In “Prophylaxis and Virulence,” Jean Baudrillard writes that disease may be an evolutionary symptom of society’s growing concern with sanitation, that our “bodies are less protected by own antibodies, more in need of outside protection.” In an age when surgery masks are a fashion accessory and hand sanitizer is more commonly available than tap water, we have demonized infection, illness, and, by extension, death. What was once a domestic and normalized process in the 19th century has become othered, relegated to the opinions of experts and put out of sight in ICUs, nursing homes, and funeral parlors.
The amazing exhibit, “Memento Mori: The Birth and Resurrection of Postmortem Photography,” now on view at the Merchant’s House Museum in the Village, brings together an astounding collection of early photographs, daguerreotypes, and silver prints, mostly from the late-19th century from the Burns Archive, of death photography, mixing in ruminations and installations by contemporary artists.
The artifacts themselves are astounding and unnerving: the morbid fascination that accompanies a visitor’s reaction is enough to make one think: parents cradling month-old cadavers in Sunday best, old men posed as though they were reading the paper (Why a newspaper? Is it a talisman of some sort? Did he love reading the paper on a daily basis?). My personal favorite is of a young boy, no older than five, standing over the miniature casket of a baby sibling, his gaze focused somewhere to the left, as though looking for assurance in his discomfort. Or perhaps that’s just my projection on to this young man, who himself is long since dead for sure. (One fact that struck me was the idea that death wasn’t as “decayed” as it is today; often, people died from simple sicknesses like the flu, or at least at a younger age, unlike today when medical science has epically extended the quantity, but certainly not the quality, of life. Death was swift and polite in the 19th century; it is ravenous and relentless in the 21st. Ergo, subjects were much more "photogenic" in these memnto mori.)

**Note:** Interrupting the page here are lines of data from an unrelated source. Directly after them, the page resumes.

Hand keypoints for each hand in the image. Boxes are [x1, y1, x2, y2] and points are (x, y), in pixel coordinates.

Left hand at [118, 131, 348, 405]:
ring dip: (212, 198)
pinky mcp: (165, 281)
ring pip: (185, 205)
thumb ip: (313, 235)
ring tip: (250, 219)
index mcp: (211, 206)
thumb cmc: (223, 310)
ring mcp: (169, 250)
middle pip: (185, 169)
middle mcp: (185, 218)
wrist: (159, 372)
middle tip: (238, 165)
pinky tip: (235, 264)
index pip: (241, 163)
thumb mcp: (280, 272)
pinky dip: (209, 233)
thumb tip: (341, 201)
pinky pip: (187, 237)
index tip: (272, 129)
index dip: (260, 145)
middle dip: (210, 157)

The variety of ephemera is also striking: not simply reduced to photographs, there are death announcements (a striking contrast to a birth announcement), poems, charms, frames. Much like any business, there were numerous options available to the consumer, the grieving. There’s something incredibly seductive in this selection: it displays a striking desire to be close to death, to capture it, to keep it close, not only as a reminder of lost loved ones, but also as a reminder to ourselves that death is, to sound cliché, a part of life. Today, we try to keep death as far away, as foreign, and in a way mysterious as possible, which is exactly the impulse that makes “Memento Mori” seem so grotesque on the surface.
But the brilliance of this exhibit catapults the phenomenon into the present, and several artists have been asked to react to the exhibit and install pieces within the museum itself (the Merchant’s House is a beautifully preserved home from the 19th century). Hal Hirshorn used archaic photography methods to recreate a death photograph of the Tredwell patriarch (the family never commissioned one in reality), and leaves the setup of the room as it would have been at the time of his death, not just visually (indeed, the bed you see is the actual bed in which Tredwell died), but sonically and fragrantly. Meanwhile, Marian St. Laurent created a casket and photographed herself in a sort of proto-memento mori, who laments the loss of power and communication in photographic symbology, thanks to the phantasmagorical possibilities available to anyone with a digital camera and a computer. Another photographer, Sandy Puc’, discusses her modern incarnation of memento mori, “Now I Lay Me Down to Sleep.”
The synthesis of the historical and contemporary examinations of memento mori invoke the wealth of meaning, memory, and emotion we invest in objects. The relation to death in the 19th century provides a strong contrast with an age in which maybe, maybe, we can look at photos of the deceased from when they lived, preferring to maintain a pastness as method for coping with or denying the present. I certainly don’t wish to conclude with a judgment call about social standards between eras; if anything, we are tied together by an insatiable desire to imbue these images with our fears and desires. The photograph, even when untouched (unsanitized?), sets off infinite permutations of meaning and symbolism.